Soviet Montage theories begin with the Kuleshov effect. Lev Kuleshov’s simple formulation that the interval between two shots could result in an idea not contained in either shot alone, had already been developed in practice in early Hollywood, particularly in the continuity editing of DW Griffith. But the idea of the interval had never been articulated as a method for constructing films. Students of Kuleshov––Sergei Eisenstein, Dziga Vertov and Vsevolod Pudovkin––went on to develop sophisticated new theories and practices. Pudovkin’s montage was based on the “linkage” between shots and shares more qualities with Hollywood’s “invisible” editing style where the interval is masked. Eisenstein and Vertov developed their own practice on the potential of the interval in montage, which in turn stimulated avant-garde artists and writers in the 1920’s to make a new kind of cinema, a cinema that was more fragmentary and open for viewer interpretation. It is this modernist period of innovation with media and technology, before sync-sound in movies, that has perhaps had the most impact on the digital fiction today.  In the collage and cinema art of the Dadaists, Surrealists and Futurists, breaking space was destructive of narrative immersion and constructive of new types of subjective unities.

Eisenstein’s theory of cinema montage sought a dialectical synthesis in the contrast or collision not just of shots, but also in the juxtapositions of image, sound and text. His later organic conception of montage sought a “unity and inseparability of the whole and all its parts” (Arsenjuk, 180). Luka Arsenjuk describes Eisenstein’s organic unity as a form in which,

…individual parts and their relations express the whole, while the whole itself does not have an independent, separate existence but must be grasped precisely as expressing itself exhaustively through the parts and their relationships. (180)

### INFORMATION SHOWN:
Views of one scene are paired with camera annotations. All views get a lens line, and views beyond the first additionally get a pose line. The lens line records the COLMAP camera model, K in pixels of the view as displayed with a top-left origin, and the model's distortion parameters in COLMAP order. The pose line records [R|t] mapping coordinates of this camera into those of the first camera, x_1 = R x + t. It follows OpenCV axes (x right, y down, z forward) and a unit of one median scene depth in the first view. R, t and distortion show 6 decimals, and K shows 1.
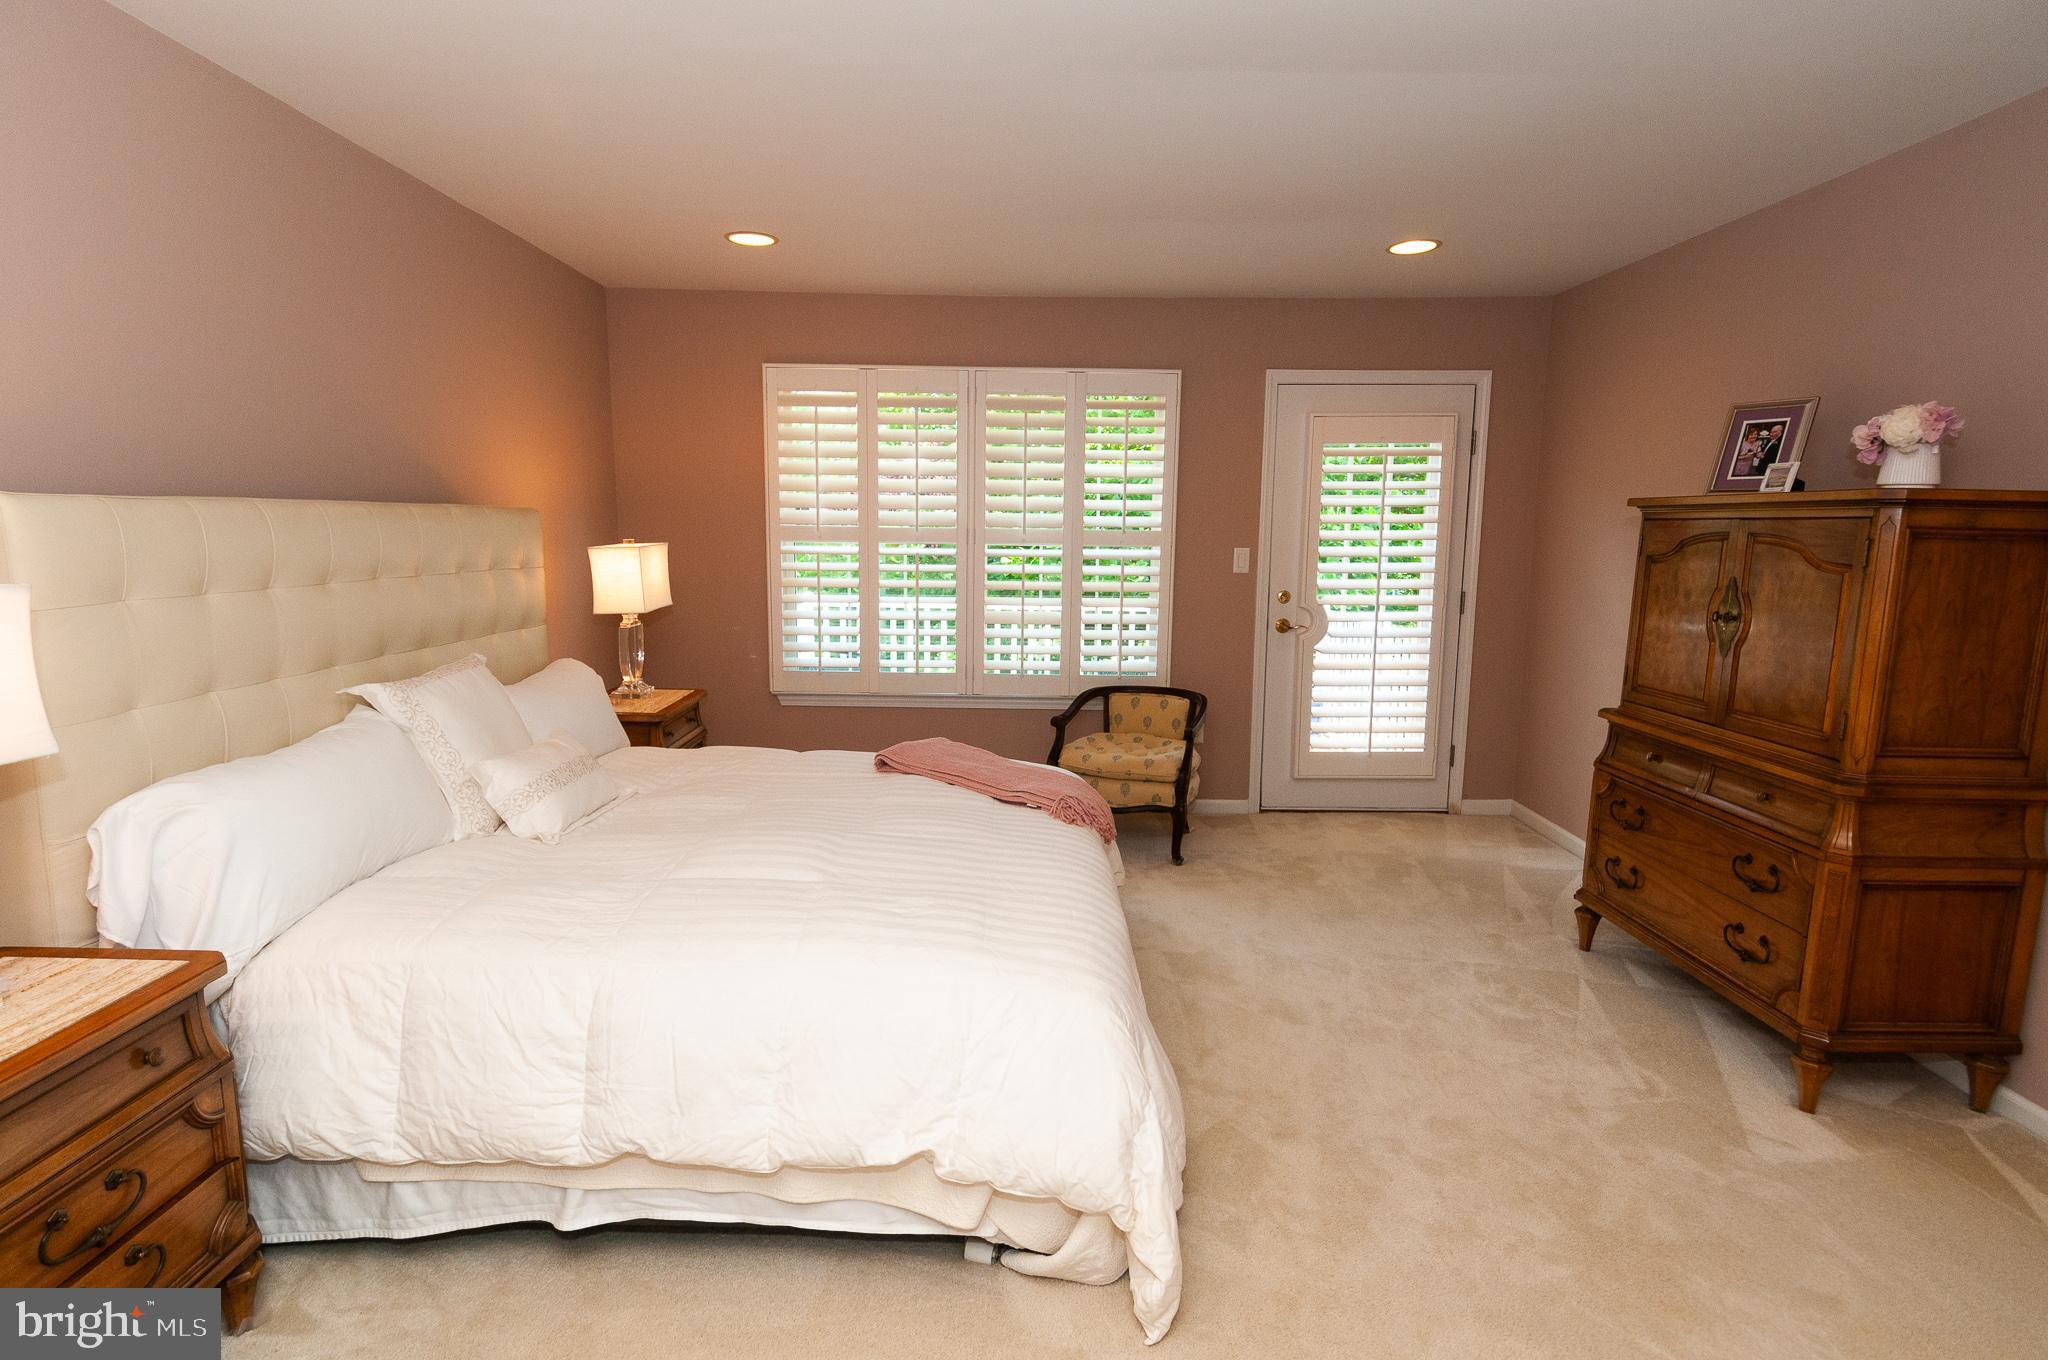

### BRIEF:
Quote the stretch of the montage passage above from "Eisenstein’s theory of" through "their relationships. (180)", keeping its wording intact.

### SOLUTION FOR THIS EXERCISE:
Eisenstein’s theory of cinema montage sought a dialectical synthesis in the contrast or collision not just of shots, but also in the juxtapositions of image, sound and text. His later organic conception of montage sought a “unity and inseparability of the whole and all its parts” (Arsenjuk, 180). Luka Arsenjuk describes Eisenstein’s organic unity as a form in which,

…individual parts and their relations express the whole, while the whole itself does not have an independent, separate existence but must be grasped precisely as expressing itself exhaustively through the parts and their relationships. (180)